Messi makes reservations about participating in the 2026 World Cup

Lionel Messi said in an interview that he would love to go to the 2026 World Cup with Argentina. However, the 38-year-old Argentine star added a note of caution.

Messi makes reservations about participating in the 2026 World Cup Embed from Getty Images

Lionel Messi’s latest remarks about the 2026 World Cup have added a thoughtful dose of realism to a conversation that has been building since Argentina lifted the trophy in Qatar.

The Inter Miami forward, who turned 38 this year, continues to produce at an elite level. In Argentina’s most recent international window he delivered two assists against Puerto Rico and followed that with a brace against Venezuela, underlining that his end product remains decisive. Since the Club World Cup he has compiled 25 goals and 15 assists across 22 appearances for club and country, numbers that would flatter any forward in his prime. Even so, Messi is framing 2026 as an objective that depends on how his body and performance evolve over the next year.

In an interview with NBC Sports, Messi praised the unique aura of the World Cup and expressed a strong desire to be part of it again. He also stressed that participation cannot be taken for granted. He wants to arrive in a condition that allows him to contribute in a meaningful way, not simply occupy a place in the squad. For Messi, fitness is non negotiable. He intends to evaluate his readiness day by day once preseason with Inter Miami begins next year, using that period as a barometer for whether he can compete at one hundred percent intensity over the long haul.

That stance reflects the way Argentina’s staff have managed him since Qatar. Lionel Scaloni has built a structure that protects Messi’s workload while keeping him central to chance creation and set pieces. Ángel Di María’s international retirement has already changed Argentina’s attack. Julián Álvarez, Lautaro Martínez and others provide energy and pressing volume, while midfielders like Rodrigo De Paul and Enzo Fernández shoulder the heavy running. Within that collective, Messi is still the reference point in tight spaces and in moments that require vision. The recent international window showcased precisely that pattern. He did not have to sprint end to end. He dictated rhythm, selected passes, drifted between the lines, and accelerated only when the play called for it.

The club context matters. Major League Soccer’s calendar, travel demands and summer heat can be demanding, especially for a creative player who is often targeted physically. Inter Miami will look to balance league fixtures, domestic cup ties and continental commitments with careful minutes management. The preseason period he mentioned will be the first real checkpoint. How he handles consecutive training days, how quickly he recovers between friendlies, and whether he can string together ninety minute performances will tell him more than any single match.

There is also the reality of what the 2026 tournament represents. The World Cup will expand to 48 teams and be staged across the United States, Canada and Mexico. That format extends the number of potential matches for contenders, and the travel could be significant depending on group and knockout placements. For an Argentina team that expects to go deep, optimizing recovery windows will be critical. Messi’s message is clear. If he is in, it will be because he believes he can shoulder those demands while remaining a difference maker.

(Collected data)

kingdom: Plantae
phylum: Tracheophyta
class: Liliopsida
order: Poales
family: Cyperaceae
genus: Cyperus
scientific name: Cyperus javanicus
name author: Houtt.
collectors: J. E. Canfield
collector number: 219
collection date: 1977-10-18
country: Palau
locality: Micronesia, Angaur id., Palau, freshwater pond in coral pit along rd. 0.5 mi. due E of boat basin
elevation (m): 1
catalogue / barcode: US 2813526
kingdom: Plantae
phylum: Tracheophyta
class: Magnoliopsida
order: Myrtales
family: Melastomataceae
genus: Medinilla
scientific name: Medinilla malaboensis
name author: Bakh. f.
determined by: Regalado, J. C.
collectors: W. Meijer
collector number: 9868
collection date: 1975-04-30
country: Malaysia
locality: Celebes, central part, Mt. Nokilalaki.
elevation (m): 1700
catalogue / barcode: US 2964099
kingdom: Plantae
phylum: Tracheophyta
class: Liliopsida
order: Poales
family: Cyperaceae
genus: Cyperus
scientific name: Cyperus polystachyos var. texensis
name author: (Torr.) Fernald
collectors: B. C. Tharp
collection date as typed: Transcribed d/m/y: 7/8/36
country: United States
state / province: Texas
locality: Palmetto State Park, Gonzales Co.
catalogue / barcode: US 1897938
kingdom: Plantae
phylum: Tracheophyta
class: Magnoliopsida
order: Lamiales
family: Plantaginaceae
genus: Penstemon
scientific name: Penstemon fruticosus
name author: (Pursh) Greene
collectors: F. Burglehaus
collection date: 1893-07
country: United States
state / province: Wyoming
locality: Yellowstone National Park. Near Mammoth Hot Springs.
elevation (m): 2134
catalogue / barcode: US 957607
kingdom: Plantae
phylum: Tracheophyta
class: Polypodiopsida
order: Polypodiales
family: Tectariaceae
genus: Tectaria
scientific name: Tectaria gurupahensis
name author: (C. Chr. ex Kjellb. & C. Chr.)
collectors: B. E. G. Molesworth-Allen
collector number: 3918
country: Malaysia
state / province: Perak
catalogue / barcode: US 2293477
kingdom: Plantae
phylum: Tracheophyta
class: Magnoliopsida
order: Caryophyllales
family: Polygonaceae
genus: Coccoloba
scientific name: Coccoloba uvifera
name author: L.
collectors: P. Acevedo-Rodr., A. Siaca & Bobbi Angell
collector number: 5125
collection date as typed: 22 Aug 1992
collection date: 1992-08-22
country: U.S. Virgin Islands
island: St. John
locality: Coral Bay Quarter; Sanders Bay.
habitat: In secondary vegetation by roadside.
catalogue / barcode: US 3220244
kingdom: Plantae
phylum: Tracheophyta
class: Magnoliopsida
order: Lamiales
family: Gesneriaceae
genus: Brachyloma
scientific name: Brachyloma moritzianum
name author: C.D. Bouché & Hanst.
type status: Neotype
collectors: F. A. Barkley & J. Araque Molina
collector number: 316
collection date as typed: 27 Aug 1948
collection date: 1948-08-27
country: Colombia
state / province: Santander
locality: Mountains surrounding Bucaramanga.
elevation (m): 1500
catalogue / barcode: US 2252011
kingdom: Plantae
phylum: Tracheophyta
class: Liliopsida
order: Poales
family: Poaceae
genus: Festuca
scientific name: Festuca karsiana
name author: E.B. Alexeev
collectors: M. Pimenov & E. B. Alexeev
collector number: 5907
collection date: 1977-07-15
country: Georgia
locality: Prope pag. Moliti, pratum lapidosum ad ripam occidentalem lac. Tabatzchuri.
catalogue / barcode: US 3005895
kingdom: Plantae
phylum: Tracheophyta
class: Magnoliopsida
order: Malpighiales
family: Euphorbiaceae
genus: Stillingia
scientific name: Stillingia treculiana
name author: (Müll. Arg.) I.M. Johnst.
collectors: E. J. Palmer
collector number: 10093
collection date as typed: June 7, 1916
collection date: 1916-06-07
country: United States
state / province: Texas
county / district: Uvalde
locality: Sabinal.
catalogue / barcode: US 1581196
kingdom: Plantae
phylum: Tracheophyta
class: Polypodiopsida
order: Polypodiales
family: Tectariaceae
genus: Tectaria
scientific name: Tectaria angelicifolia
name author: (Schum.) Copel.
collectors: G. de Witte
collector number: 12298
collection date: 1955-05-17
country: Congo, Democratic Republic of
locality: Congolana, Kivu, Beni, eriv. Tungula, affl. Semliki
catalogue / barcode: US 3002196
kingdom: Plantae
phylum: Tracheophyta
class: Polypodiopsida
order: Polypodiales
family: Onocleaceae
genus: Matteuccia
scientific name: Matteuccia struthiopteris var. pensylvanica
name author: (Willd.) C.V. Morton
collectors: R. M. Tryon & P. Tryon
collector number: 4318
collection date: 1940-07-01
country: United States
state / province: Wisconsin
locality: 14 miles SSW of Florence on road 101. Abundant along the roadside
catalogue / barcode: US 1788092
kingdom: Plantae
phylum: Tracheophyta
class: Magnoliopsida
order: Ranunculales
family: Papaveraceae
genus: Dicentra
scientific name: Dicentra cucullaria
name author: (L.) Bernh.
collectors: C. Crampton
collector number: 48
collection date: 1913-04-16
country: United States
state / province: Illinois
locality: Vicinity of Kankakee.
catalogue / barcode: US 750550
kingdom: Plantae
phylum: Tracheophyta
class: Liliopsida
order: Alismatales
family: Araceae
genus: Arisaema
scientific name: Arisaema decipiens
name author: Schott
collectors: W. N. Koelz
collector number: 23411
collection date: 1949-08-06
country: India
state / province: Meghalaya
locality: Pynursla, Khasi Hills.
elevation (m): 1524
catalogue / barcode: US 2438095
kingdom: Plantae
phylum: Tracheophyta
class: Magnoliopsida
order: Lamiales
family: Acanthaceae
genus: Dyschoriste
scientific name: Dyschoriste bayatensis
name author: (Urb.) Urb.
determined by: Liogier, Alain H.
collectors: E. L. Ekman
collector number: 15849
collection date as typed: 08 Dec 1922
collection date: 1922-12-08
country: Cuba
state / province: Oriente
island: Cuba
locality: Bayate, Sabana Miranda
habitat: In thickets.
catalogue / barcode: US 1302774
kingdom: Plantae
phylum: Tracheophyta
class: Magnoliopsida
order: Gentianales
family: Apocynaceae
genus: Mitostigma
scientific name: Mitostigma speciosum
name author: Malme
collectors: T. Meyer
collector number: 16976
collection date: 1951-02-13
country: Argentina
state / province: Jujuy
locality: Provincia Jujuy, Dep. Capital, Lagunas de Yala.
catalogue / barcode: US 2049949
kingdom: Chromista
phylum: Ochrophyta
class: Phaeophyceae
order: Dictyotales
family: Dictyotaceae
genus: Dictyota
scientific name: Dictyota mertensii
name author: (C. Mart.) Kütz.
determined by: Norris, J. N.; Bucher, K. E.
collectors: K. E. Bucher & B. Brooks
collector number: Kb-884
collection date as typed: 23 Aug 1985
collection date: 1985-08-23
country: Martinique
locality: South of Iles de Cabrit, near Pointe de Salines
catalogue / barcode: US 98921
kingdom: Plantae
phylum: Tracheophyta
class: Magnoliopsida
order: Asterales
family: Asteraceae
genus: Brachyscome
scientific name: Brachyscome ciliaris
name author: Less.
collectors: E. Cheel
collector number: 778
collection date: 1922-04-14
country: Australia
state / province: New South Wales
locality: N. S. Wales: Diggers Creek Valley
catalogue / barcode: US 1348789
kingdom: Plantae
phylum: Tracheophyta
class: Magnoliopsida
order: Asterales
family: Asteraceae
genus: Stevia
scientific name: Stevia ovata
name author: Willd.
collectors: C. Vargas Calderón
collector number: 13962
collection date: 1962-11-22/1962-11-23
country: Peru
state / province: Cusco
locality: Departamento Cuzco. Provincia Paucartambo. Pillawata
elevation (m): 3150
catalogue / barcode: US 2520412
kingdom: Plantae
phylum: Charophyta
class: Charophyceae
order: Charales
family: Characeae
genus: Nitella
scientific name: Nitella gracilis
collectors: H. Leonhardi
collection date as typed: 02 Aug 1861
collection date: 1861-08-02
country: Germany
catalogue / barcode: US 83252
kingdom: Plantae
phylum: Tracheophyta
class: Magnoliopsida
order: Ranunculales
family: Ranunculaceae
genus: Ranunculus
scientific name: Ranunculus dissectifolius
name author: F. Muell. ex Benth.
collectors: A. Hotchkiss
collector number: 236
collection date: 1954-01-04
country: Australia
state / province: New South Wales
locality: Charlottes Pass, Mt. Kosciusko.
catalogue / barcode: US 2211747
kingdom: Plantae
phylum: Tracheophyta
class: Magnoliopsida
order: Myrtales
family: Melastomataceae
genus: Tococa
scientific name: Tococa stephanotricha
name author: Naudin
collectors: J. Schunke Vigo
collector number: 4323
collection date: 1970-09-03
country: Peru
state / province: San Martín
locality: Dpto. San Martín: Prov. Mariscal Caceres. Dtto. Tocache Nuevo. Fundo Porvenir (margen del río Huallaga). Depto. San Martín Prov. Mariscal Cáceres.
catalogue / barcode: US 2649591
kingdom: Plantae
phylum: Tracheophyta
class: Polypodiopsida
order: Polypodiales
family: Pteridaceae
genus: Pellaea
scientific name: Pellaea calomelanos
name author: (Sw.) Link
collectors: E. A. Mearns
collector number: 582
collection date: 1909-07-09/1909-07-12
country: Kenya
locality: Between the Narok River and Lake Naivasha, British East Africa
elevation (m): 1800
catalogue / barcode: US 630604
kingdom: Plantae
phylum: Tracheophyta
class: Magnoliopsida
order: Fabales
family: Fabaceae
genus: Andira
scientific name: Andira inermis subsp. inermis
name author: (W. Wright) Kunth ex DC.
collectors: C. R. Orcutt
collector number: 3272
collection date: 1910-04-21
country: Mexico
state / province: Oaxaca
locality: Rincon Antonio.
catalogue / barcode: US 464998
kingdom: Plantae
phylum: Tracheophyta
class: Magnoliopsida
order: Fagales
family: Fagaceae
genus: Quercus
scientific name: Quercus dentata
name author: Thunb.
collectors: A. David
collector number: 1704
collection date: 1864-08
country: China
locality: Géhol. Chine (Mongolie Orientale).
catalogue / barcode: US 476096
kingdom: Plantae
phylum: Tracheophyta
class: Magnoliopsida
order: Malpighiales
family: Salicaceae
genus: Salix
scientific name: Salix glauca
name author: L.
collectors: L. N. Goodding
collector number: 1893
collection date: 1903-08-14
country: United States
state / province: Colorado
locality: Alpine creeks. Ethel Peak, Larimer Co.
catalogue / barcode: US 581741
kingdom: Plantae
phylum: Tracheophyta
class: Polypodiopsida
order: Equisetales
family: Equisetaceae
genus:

_Tasks to perform_
1. Translate this sentence from the article about Messi and the 2026 World Cup into Spanish: "For Messi, fitness is non negotiable."
2. Extract the records from their first line through the line containing "collectors: F. Burglehaus", keeping every line identical.
These records have no connection to the article.

_Exercise answers_
1. Para Messi, la condición física no es negociable.

2.
kingdom: Plantae
phylum: Tracheophyta
class: Liliopsida
order: Poales
family: Cyperaceae
genus: Cyperus
scientific name: Cyperus javanicus
name author: Houtt.
collectors: J. E. Canfield
collector number: 219
collection date: 1977-10-18
country: Palau
locality: Micronesia, Angaur id., Palau, freshwater pond in coral pit along rd. 0.5 mi. due E of boat basin
elevation (m): 1
catalogue / barcode: US 2813526
kingdom: Plantae
phylum: Tracheophyta
class: Magnoliopsida
order: Myrtales
family: Melastomataceae
genus: Medinilla
scientific name: Medinilla malaboensis
name author: Bakh. f.
determined by: Regalado, J. C.
collectors: W. Meijer
collector number: 9868
collection date: 1975-04-30
country: Malaysia
locality: Celebes, central part, Mt. Nokilalaki.
elevation (m): 1700
catalogue / barcode: US 2964099
kingdom: Plantae
phylum: Tracheophyta
class: Liliopsida
order: Poales
family: Cyperaceae
genus: Cyperus
scientific name: Cyperus polystachyos var. texensis
name author: (Torr.) Fernald
collectors: B. C. Tharp
collection date as typed: Transcribed d/m/y: 7/8/36
country: United States
state / province: Texas
locality: Palmetto State Park, Gonzales Co.
catalogue / barcode: US 1897938
kingdom: Plantae
phylum: Tracheophyta
class: Magnoliopsida
order: Lamiales
family: Plantaginaceae
genus: Penstemon
scientific name: Penstemon fruticosus
name author: (Pursh) Greene
collectors: F. Burglehaus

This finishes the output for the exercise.